Another entrapment case, in 2015, involved a man called Firas who went to a square in the Dokki district of Cairo to meet someone he had been talking with online. Firas told a researcher from EIPR:
"He had asked me to buy condoms and some supplies for the evening. I went there with these things — which were later confiscated as evidence for the case — and I waited.
"He was late, so I sent him a message saying that he’s late and that I have the right to leave, and he replied apologising and blaming the traffic.
"Later, a black car with a driver stopped. I could see a driver as well as a passenger in the backseat. He asked me to sit next to him and said that we would go to his place."
As the car set off it was stopped by police and Firas was arrested. He was initially sentenced to a year in jail but was eventually acquitted on appeal.
Treating possession of condoms as evidence – as happened in Firas's case – is especially alarming. EIPR's report comments: "This practice presents a major threat to the health of gay and transgender women and men who have sex with men."
Possession of cosmetics and women's clothing has also been treated as evidence in trials, even though there is no law against it.
The Egyptian authorities have long been criticised for making use of anal examinations by doctors in "debauchery" cases. Such tests are not scientifically valid and are widely regarded as medically unethical.
EIPR gives more details of what is involved, citing the medical reports from several cases. In one case in 2015, prosecutors made five requests to the Forensic Medicine Authority:
1. Carrying out a medical examination to check for habitual practice of debauchery through repeated anal penetration and if they were repeatedly used and the manifestations of this on them …
2. Examining the anus of both defendants for any traces of seminal fluid and testing whether they match the seminal fluids of other defendants.
3. Examining the evidence for seminal fluid and determining whether they match with either defendants.
4. Examining the evidence and determining how it may have been used in sexual activity.
5. Taking urine and blood samples from defendants to test for the presence of drugs, sleeping pills, alcohol or any mind-altering substances or not, and if affirmed, what is the nature of said substance.
In the same case, defendants were also sent to be tested for sexually transmitted infections. EIPR comments:
The increasing involvement of the medical sector and specifically the Forensic Medicine Authority in the cases of habitual debauchery is an alarming indicator as to how implicated the medical establishment is in such egregious violations. Forced anal examinations are now considered by the UN Committee against Torture as a method of cruel, inhuman or degrading treatment, which may constitute torture.

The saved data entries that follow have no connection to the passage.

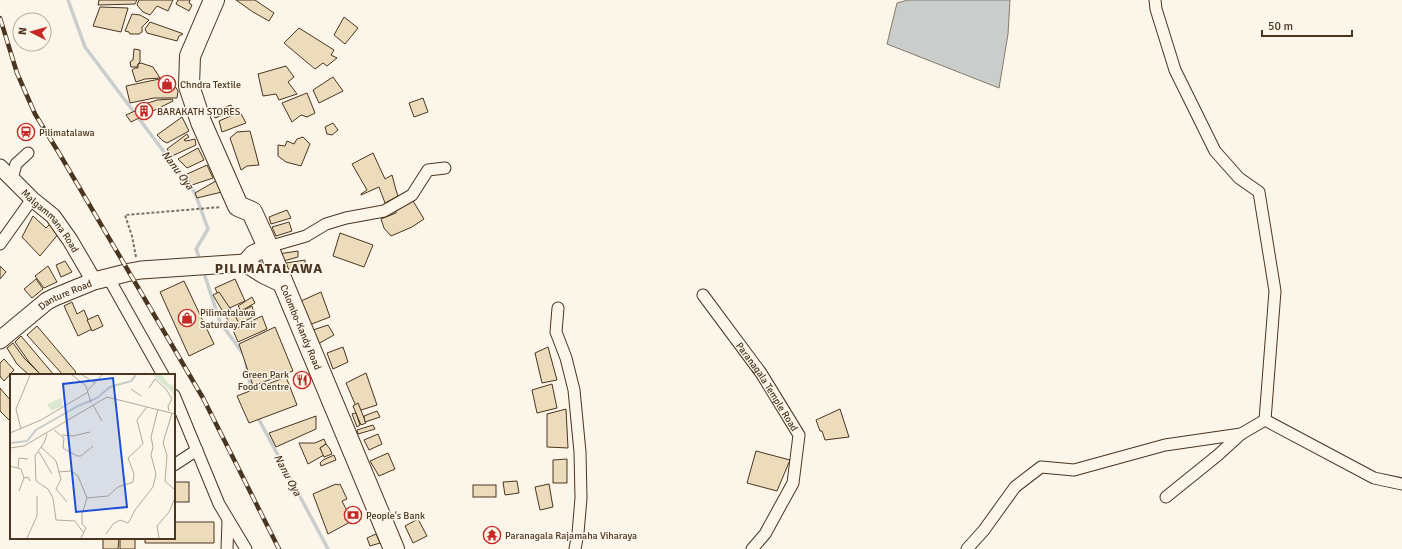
<svg xmlns="http://www.w3.org/2000/svg" width="1402" height="549" font-family="Signika,sans-serif">
<rect width="100%" height="100%" fill="#fbf6e9"/>
<polygon fill="#c9cecd" stroke="#887966" points="908,0 1010,0 1008,34 999,88 887,44 897,3"/>
<g fill="none" stroke-linecap="round" stroke-linejoin="round">
<g stroke="#c9cecd" stroke-width="3.5">
<polyline points="68,0 85,47 195,193 208,229 196,249 201,262"/>
<polyline points="203,270 220,322 244,355"/>
<polyline points="246,363 252,395"/>
<polyline points="257,416 328,549"/>
</g>
</g>
<g fill="#ecdcbc" stroke="#4a3520">
<polygon points="99,0 137,0 135,4 98,5"/>
<polygon points="139,0 173,0 168,11 157,6 150,15 143,12 137,5"/>
<polygon points="178,0 190,0 189,3 192,5 189,11 176,4"/>
<polygon points="236,0 255,0 274,13 269,21 253,12"/>
<polygon points="100,7 128,8 121,32 93,26"/>
<polygon points="132,14 140,15 149,20 142,27 142,32 139,34 130,34 129,32 125,31"/>
<polygon points="344,17 358,28 345,44 334,35"/>
<polygon points="150,22 181,33 183,34 179,36 177,41 147,33 145,29"/>
<polygon points="299,28 334,50 331,55 337,58 327,66 323,63 315,69 284,43"/>
<polygon points="134,49 140,50 140,62 138,64 137,67 131,67 130,62 133,60"/>
<polygon points="141,63 153,67 160,78 145,79 136,82 132,70 135,68 138,68 138,64"/>
<polygon points="286,66 294,77 288,82 297,94 279,100 276,94 263,96 258,74"/>
<polygon points="169,77 178,91 177,98 154,98 130,103 126,86"/>
<polygon points="333,77 343,91 319,103 313,90"/>
<polygon points="307,93 315,113 307,117 301,115 292,122 282,103"/>
<polygon points="423,98 428,112 414,117 409,103"/>
<polygon points="172,99 173,101 131,122 126,115 144,107 145,104 157,100"/>
<polygon points="231,105 234,111 215,118 212,112"/>
<polygon points="240,112 246,123 222,132 219,121"/>
<polygon points="182,117 189,131 167,143 163,141 157,135"/>
<polygon points="333,123 338,130 332,135 327,134 325,127"/>
<polygon points="250,131 259,165 247,166 241,170 230,138 237,132"/>
<polygon points="187,134 189,137 184,140 186,141 195,139 196,145 172,156 167,149"/>
<polygon points="303,137 310,144 301,166 286,162 278,156 278,145 285,146 287,141 294,144 297,139"/>
<polygon points="198,148 204,160 187,168 178,159"/>
<polygon points="373,153 385,179 392,175 396,190 398,196 385,203 379,187 361,195 361,194 367,190 352,164"/>
<polygon points="207,165 213,178 192,185 185,175"/>
<polygon points="221,178 226,191 197,198 195,193"/>
<polygon points="413,201 424,219 412,227 391,236 384,228 381,219 396,213 396,209"/>
<polygon points="287,210 291,218 271,224 269,217"/>
<polygon points="33,216 46,228 50,224 60,232 40,256 22,237"/>
<polygon points="289,222 292,231 276,236 272,227"/>
<polygon points="340,233 373,245 364,267 333,256"/>
<polygon points="298,251 298,257 280,262 278,254"/>
<polygon points="305,260 306,270 288,273 286,263"/>
<polygon points="65,261 72,272 61,277 56,265"/>
<polygon points="0,266 6,272 0,279"/>
<polygon points="48,266 57,282 44,288 35,276"/>
<polygon points="36,279 43,289 32,298 24,289"/>
<polygon points="235,279 245,301 225,310 215,288"/>
<polygon points="184,281 214,344 189,356 160,292"/>
<polygon points="219,292 240,323 232,327 213,295"/>
<polygon points="321,292 330,317 309,325 301,301"/>
<polygon points="252,297 255,303 241,311 238,306"/>
<polygon points="72,302 77,314 84,310 92,329 78,336 64,306"/>
<polygon points="252,306 255,316 239,324 235,315"/>
<polygon points="98,315 103,326 92,331 87,320"/>
<polygon points="262,316 267,329 238,342 233,330"/>
<polygon points="328,325 334,335 318,344 313,330"/>
<polygon points="37,326 76,372 73,375 63,375 27,335"/>
<polygon points="275,327 293,371 253,386 239,344"/>
<polygon points="21,336 54,375 41,375 29,362 15,342"/>
<polygon points="13,343 24,358 41,375 29,375 17,364 7,348"/>
<polygon points="343,347 348,362 333,369 327,353"/>
<polygon points="548,347 557,380 542,383 535,353"/>
<polygon points="4,359 14,370 4,381 0,376 0,363"/>
<polygon points="366,373 377,405 358,411 346,383"/>
<polygon points="286,377 297,405 249,423 237,396"/>
<polygon points="552,384 557,408 537,413 532,390"/>
<polygon points="0,388 11,401 11,418 9,420 0,411"/>
<polygon points="358,403 366,423 361,425 353,406"/>
<polygon points="566,409 568,448 547,447 547,414"/>
<polygon points="840,409 849,437 825,440 822,431 820,431 816,420"/>
<polygon points="377,411 380,417 365,422 364,416"/>
<polygon points="356,413 360,425 357,427 352,414"/>
<polygon points="316,416 316,429 276,447 269,433"/>
<polygon points="373,425 375,429 358,434 357,430"/>
<polygon points="378,434 382,444 369,450 364,440"/>
<polygon points="324,439 326,444 320,448 324,455 308,464 299,443 315,443"/>
<polygon points="326,444 330,449 332,454 324,457 320,448"/>
<polygon points="756,451 790,460 777,491 747,483"/>
<polygon points="388,453 395,469 379,476 370,461"/>
<polygon points="334,455 336,460 321,466 320,463 323,460"/>
<polygon points="567,459 567,483 553,483 553,460"/>
<polygon points="517,481 519,493 505,495 503,482"/>
<rect x="174" y="482" width="15" height="20"/>
<polygon points="336,484 338,485 340,484 347,499 342,501 352,521 328,534 313,494"/>
<polygon points="549,484 553,507 540,510 535,487"/>
<rect x="473" y="485" width="23" height="12"/>
<polygon points="418,519 427,536 413,543 405,526"/>
<polygon points="174,522 214,522 214,543 145,543 145,538 174,538"/>
<polygon points="376,534 380,543 370,546 367,538"/>
<polygon points="103,538 119,538 118,549 103,549"/>
<rect x="120" y="538" width="15" height="11"/>
</g>
<g fill="none" stroke-linecap="round" stroke-linejoin="round">
<defs>
<g id="street">
<polyline points="1155,0 1156,9 1175,70 1215,151 1239,178 1259,192 1275,291 1265,420 1374,478 1402,484"/>
<polyline points="12,179 16,164 28,153"/>
<polyline points="0,244 32,199"/>
<polyline points="268,247 306,236 326,224 346,218 384,211 412,195 428,170 445,168"/>
<polyline points="108,277 163,375"/>
<path id="s1" d="M703,295L761,373L799,435L793,483L765,534L752,549"/>
<polyline points="558,308 556,332 566,358 574,390 580,452 581,498 578,533 575,549"/>
<polyline points="174,395 219,504 246,549"/>
<polyline points="174,465 197,450"/>
<polyline points="1166,497 1218,455 1241,434"/>
<polyline points="227,549 228,521"/>
<polyline points="967,549 984,530 1015,487 1041,467 1074,470 1165,445 1241,434 1265,420"/>
</g>
<g id="secondary">
<path id="s2" d="M0,167L32,199L53,216L70,240L94,281"/>
</g>
<g id="primary">
<polyline points="245,263 264,275 283,284"/>
<polyline points="245,263 253,254 268,247"/>
<path id="s3" d="M0,340L47,301L55,297L94,281L130,272L141,270L245,263"/>
</g>
<g id="highway">
<path id="s4" d="M214,0L190,56L189,86L201,122L238,206L252,212L268,247L394,549"/>
</g>
</defs>
<use href="#street" stroke="#4a3520" stroke-width="13"/>
<use href="#secondary" stroke="#4a3520" stroke-width="17"/>
<use href="#primary" stroke="#4a3520" stroke-width="19"/>
<use href="#highway" stroke="#4a3520" stroke-width="22"/>
<polyline stroke="#7f6f5c" stroke-width="2" stroke-dasharray="3 2" stroke-linecap="butt" points="136,257 132,236 125,215 221,207"/>
<use href="#street" stroke="#fbf6e9" stroke-width="11"/>
<use href="#secondary" stroke="#fbf6e9" stroke-width="15"/>
<use href="#primary" stroke="#fbf6e9" stroke-width="17"/>
<use href="#highway" stroke="#fbf6e9" stroke-width="20"/>
<defs>
<polyline id="rail" points="0,18 17,73 35,114 59,153 203,398 279,549"/>
</defs>
<use href="#rail" stroke="#4a3520" stroke-width="4.5"/>
<use href="#rail" stroke="#fbf6e9" stroke-width="3" stroke-dasharray="9" stroke-linecap="butt"/>
</g>
<defs>
<symbol id="shop-ring" viewBox="-11 -11 22 22"><circle r="9.5" fill="#fbf6e9" stroke="#c62828" stroke-width="1.5"/><path d="M-5-2.5h2.3a2.7 3.5 0 0 1 5.4 0H5L5.5 6h-11ZM-1.5-2.5h3a1.5 2.3 0 0 0-3 0Z" fill="#c62828"/></symbol>
<symbol id="building-ring" viewBox="-11 -11 22 22"><circle r="9.5" fill="#fbf6e9" stroke="#c62828" stroke-width="1.5"/><path d="M-4-6H4V6H1V3H-1V6H-4ZM-2.5-4.3h1.7v1.8h-1.7ZM.8-4.3h1.7v1.8H.8ZM-2.5-1h1.7V.8h-1.7ZM.8-1h1.7V.8H.8Z" fill="#c62828"/></symbol>
<symbol id="station-ring" viewBox="-11 -11 22 22"><circle r="9.5" fill="#fbf6e9" stroke="#c62828" stroke-width="1.5"/><path d="M-3-6H3Q5-6 5-4V2Q5 4 3 4L4.5 6H3L1.5 4h-3L-3 6H-4.5L-3 4Q-5 4-5 2V-4Q-5-6-3-6ZM-3.5-4v3h7v-3ZM-3.5 1v1.5H-2V1ZM2 1v1.5H3.5V1Z" fill="#c62828"/></symbol>
<symbol id="restaurant-ring" viewBox="-11 -11 22 22"><circle r="9.5" fill="#fbf6e9" stroke="#c62828" stroke-width="1.5"/><path d="M-5-6h1v4h1v-4h1v4h1v-4h1v5L-1.5 .5V6h-2V.5L-5-1ZM5-6V6H3V1.5H1.5Q1.5-4 5-6Z" fill="#c62828"/></symbol>
<symbol id="bank-ring" viewBox="-11 -11 22 22"><circle r="9.5" fill="#fbf6e9" stroke="#c62828" stroke-width="1.5"/><path d="M-6-4H6V4H-6ZM0-2.3a2.3 2.3 0 1 0 0 4.6a2.3 2.3 0 1 0 0-4.6Z" fill="#c62828"/></symbol>
<symbol id="temple-ring" viewBox="-11 -11 22 22"><circle r="9.5" fill="#fbf6e9" stroke="#c62828" stroke-width="1.5"/><path d="M0-6L5-2H3V0L6.5 2.5H4V6H1.5V3h-3V6H-4V2.5H-6.5L-3 0V-2H-5Z" fill="#c62828"/></symbol>
</defs>
<g fill-rule="evenodd">
<use href="#shop-ring" x="157" y="74" width="20" height="20"/>
<use href="#building-ring" x="134" y="101" width="20" height="20"/>
<use href="#station-ring" x="16" y="122" width="20" height="20"/>
<use href="#shop-ring" x="177" y="308" width="20" height="20"/>
<use href="#restaurant-ring" x="292" y="370" width="20" height="20"/>
<use href="#bank-ring" x="343" y="505" width="20" height="20"/>
<use href="#temple-ring" x="482" y="525" width="20" height="20"/>
</g>
<g text-anchor="middle" stroke-width="3" stroke-linejoin="round" paint-order="stroke">
<g font-size="10" fill="#4a3520" stroke="#fbf6e9" text-anchor="start">
<text x="180" y="88">Chndra Textile</text>
<text x="157" y="115">BARAKATH STORES</text>
<text x="39" y="136">Pilimatalawa</text>
<text x="200" y="316">Pilimatalawa<tspan x="200" dy="12">Saturday Fair</tspan></text>
<text x="289" y="378" text-anchor="end">Green Park<tspan x="289" dy="12">Food Centre</tspan></text>
<text x="366" y="519">People's Bank</text>
<text x="505" y="539">Paranagala Rajamaha Viharaya</text>
</g>
<g font-size="10" fill="#4a3520" stroke="#fbf6e9">
<text dy="4" stroke="none"><textPath href="#s2" startOffset="74">Malgammana Road</textPath></text>
<text dy="4" stroke="none"><textPath href="#s3" startOffset="80">Danture Road</textPath></text>
<text dy="4" stroke="none"><textPath href="#s4" startOffset="361">Colombo-Kandy Road</textPath></text>
<text dy="4" stroke="none"><textPath href="#s1" startOffset="112">Paranagala Temple Road</textPath></text>
</g>
<g font-size="11" font-style="italic" fill="#4a3520" stroke="#fbf6e9">
<text transform="translate(178 170) rotate(53)" y="4">Nanu Oya</text>
<text transform="translate(288 475) rotate(62)" y="4">Nanu Oya</text>
</g>
<g font-size="14" font-weight="bold" letter-spacing="1" fill="#4a3520" stroke="#fbf6e9">
<text x="269" y="273">PILIMATALAWA</text>
</g>
</g>
<g transform="translate(10 374)">
<rect width="165" height="165" fill="#fbf6e9"/>
<path d="M143,1H152L159,10L165,12V20L162,24L163,19ZM51,24L53,32L41,37L37,30Z" fill="#dce7d0"/>
<path fill="none" stroke="#c9cecd" stroke-width="2" d="M0,69L17,67L26,56L68,32L87,24L100,13L121,7L126,1"/>
<path fill="none" stroke="#b4a999" stroke-width="1" d="M62,1L76,12L81,29M72,1L85,9M139,14L145,5L156,15L162,25L158,32L159,37M121,15L131,22M78,16L92,1M83,31L92,47M162,39L153,69L157,81L155,107L165,116M11,55L6,35L20,1M44,56L54,64L53,74L67,82H71L83,72M0,59L31,46L78,18M37,60L34,69L25,82L26,107L38,115L43,124L46,146L65,147L73,158M52,61L63,62L80,58M31,73L46,87L51,105L46,115L57,128M0,74L14,72L97,23L165,40M29,78L42,100M0,92L11,95L14,104L18,103L20,107M8,94L9,84L18,85M48,98L61,97L68,102L77,124M9,117L14,104M96,160L103,150L110,146L118,149L120,146L125,136L143,113L146,100L141,81L143,73L141,63L148,35M17,164L27,142V122M71,164L76,154L72,150V140L77,124L98,122L108,113L123,108L124,100L118,84L133,70L127,46L137,33M149,164L147,152L159,138L165,124"/>
<path fill="#1d4ed8" fill-opacity="0.15" stroke="#1d4ed8" stroke-width="2" d="M103,4L117,133L66,138L53,10Z"/>
<rect width="165" height="165" fill="none" stroke="#4a3520" stroke-width="2"/>
</g>
<g transform="translate(32 32) rotate(276)"><circle r="19" fill="#fbf6e9" stroke="#b4a999"/>
<path d="M0-3L7 15L0 10L-7 15Z" fill="#c62828"/>
<text y="-6" font-size="11" font-weight="bold" text-anchor="middle" fill="#4a3520">N</text>
</g>
<path d="M1262 30v6h90v-6" fill="none" stroke="#4a3520" stroke-width="2"/>
<text x="1268" y="30" font-size="12" fill="#4a3520" stroke="#fbf6e9" stroke-width="3" paint-order="stroke">50 m</text>
</svg>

The doctors carrying out the examinations are in clear violation of the Constitution, which guarantees the right of all citizens to dignity. They are also in violation of the oath doctors take to preserve patients’ dignity, and to article 35 and article 28 of the Medical Code of Ethics, which prohibits doctors from carrying out any medical examination without informed consent.
In what appears to be a recent development, the authorities are now also using medical tests to determine the "guilt" or otherwise of transgender people.
In another case in 2015 the judge ordered tests to determine whether the accused had "taken medication to help alter the shape of their bodies and their masculinity".
On examination, a doctor found that the external reproductive organs were "in their normal masculine, adult shape and size". According to the medical report, blood tests also showed "the hormones percentage in the blood is normal and acquits [sic] any defendant from the charge of consuming medication that alter physical or masculine attributes".